Sardines expected to arrive late in KZN
The sardines may arrive a little late off KwaZulu-Natal this year, the KwaZulu-Natal Sharks Board said on Thursday.
"The water temperatures are still fairly high, which is not good for them," said the board's head of operations Mike Anderson-Reade.
"It is too warm and early at this stage, even though there were quite a few years where they came very early."
Anderson-Reade flew out to sea last Friday to check for sardine activity but there was none.
"There was a bit of activity, south of Port St Johns... but it was not the sardines."
He plans to do another flight, possibly next Thursday if the weather is good, to check for sardine activity.
The sardine arrival was expected in KwaZulu-Natal in the first or second week of June.
In 2010, the sardine run began in mid-July and resulted in bathing being banned for almost a month, due to predators, such as sharks, feeding.
The sardine migration occurs from May to July when billions of sardines spawn in cool waters and move along the country's east coastline.
Their numbers create a feeding frenzy and shoals are often about 7km long, 1.5km wide and 30 metres deep. They are visible from spotter planes or the surface.
Sardines are followed by many predators, including Cape gannets, sharks, and dolphins.

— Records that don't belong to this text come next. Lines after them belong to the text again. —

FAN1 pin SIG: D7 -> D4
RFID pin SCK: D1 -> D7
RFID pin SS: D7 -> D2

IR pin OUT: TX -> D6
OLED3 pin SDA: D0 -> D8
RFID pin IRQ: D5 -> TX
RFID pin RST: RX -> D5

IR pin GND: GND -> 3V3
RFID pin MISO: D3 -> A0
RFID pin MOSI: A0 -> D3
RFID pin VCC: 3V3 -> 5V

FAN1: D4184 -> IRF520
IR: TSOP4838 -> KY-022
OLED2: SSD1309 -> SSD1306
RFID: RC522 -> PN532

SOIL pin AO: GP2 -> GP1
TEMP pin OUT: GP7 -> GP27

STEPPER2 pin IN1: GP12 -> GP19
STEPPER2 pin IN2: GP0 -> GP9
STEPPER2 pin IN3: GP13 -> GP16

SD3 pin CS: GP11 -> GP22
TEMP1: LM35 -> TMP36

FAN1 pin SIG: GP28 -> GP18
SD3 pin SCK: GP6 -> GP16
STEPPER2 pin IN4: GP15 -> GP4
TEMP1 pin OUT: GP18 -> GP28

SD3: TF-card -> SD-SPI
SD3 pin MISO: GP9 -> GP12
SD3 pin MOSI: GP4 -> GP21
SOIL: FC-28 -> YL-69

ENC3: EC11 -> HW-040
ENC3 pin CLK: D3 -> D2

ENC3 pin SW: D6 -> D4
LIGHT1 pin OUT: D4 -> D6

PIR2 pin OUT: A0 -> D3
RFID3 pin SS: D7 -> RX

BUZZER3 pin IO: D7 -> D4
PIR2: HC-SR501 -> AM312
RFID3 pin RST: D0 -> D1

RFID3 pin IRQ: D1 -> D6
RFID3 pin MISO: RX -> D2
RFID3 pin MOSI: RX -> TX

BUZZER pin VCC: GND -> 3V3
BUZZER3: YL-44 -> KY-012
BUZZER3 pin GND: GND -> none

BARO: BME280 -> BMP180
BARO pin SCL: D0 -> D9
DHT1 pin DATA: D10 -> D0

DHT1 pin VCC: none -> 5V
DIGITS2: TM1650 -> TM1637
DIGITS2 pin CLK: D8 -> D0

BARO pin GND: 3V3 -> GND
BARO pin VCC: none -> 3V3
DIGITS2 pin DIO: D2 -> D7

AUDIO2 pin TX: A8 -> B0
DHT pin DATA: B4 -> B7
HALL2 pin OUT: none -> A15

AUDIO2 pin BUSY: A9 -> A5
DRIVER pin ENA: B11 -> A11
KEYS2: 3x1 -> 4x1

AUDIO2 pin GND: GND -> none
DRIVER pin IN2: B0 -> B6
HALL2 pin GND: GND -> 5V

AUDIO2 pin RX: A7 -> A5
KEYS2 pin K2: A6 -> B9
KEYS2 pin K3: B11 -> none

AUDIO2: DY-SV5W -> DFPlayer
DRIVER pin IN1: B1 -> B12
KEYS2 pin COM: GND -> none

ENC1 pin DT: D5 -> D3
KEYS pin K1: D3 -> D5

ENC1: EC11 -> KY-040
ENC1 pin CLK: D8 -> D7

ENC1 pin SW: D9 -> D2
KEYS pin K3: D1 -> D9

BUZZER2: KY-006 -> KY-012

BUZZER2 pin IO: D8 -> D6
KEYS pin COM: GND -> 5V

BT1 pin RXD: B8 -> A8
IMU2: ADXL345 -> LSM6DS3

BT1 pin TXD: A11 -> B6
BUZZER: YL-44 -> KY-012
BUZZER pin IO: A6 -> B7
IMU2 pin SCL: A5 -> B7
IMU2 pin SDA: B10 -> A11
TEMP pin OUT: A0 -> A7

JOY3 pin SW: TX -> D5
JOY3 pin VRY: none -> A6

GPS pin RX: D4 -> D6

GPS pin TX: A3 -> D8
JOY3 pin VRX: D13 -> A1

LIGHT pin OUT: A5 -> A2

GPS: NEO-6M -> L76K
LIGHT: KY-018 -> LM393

The annual Sardine Run is a popular event and KwaZulu-Natal residents and international tourists eagerly await it every year.
Scores of documentary makers and tourists book into chalets along the south coast waiting to get a glimpse.
In recent years, the fish have been netted and no shoal has beached.
Decades ago, families in Durban would gather on beachfronts in June and July waiting for the slippery delicacy to reach the shore.
And when it did, parents and children, armed with baskets and crates, would hastily pack their baskets and head home for a fresh tasty meal.
In the Indian community, masala-marinated sardines are favourites.
Hawkers and traders, who make a living off the catch, also wait anxiously for the shoal every year.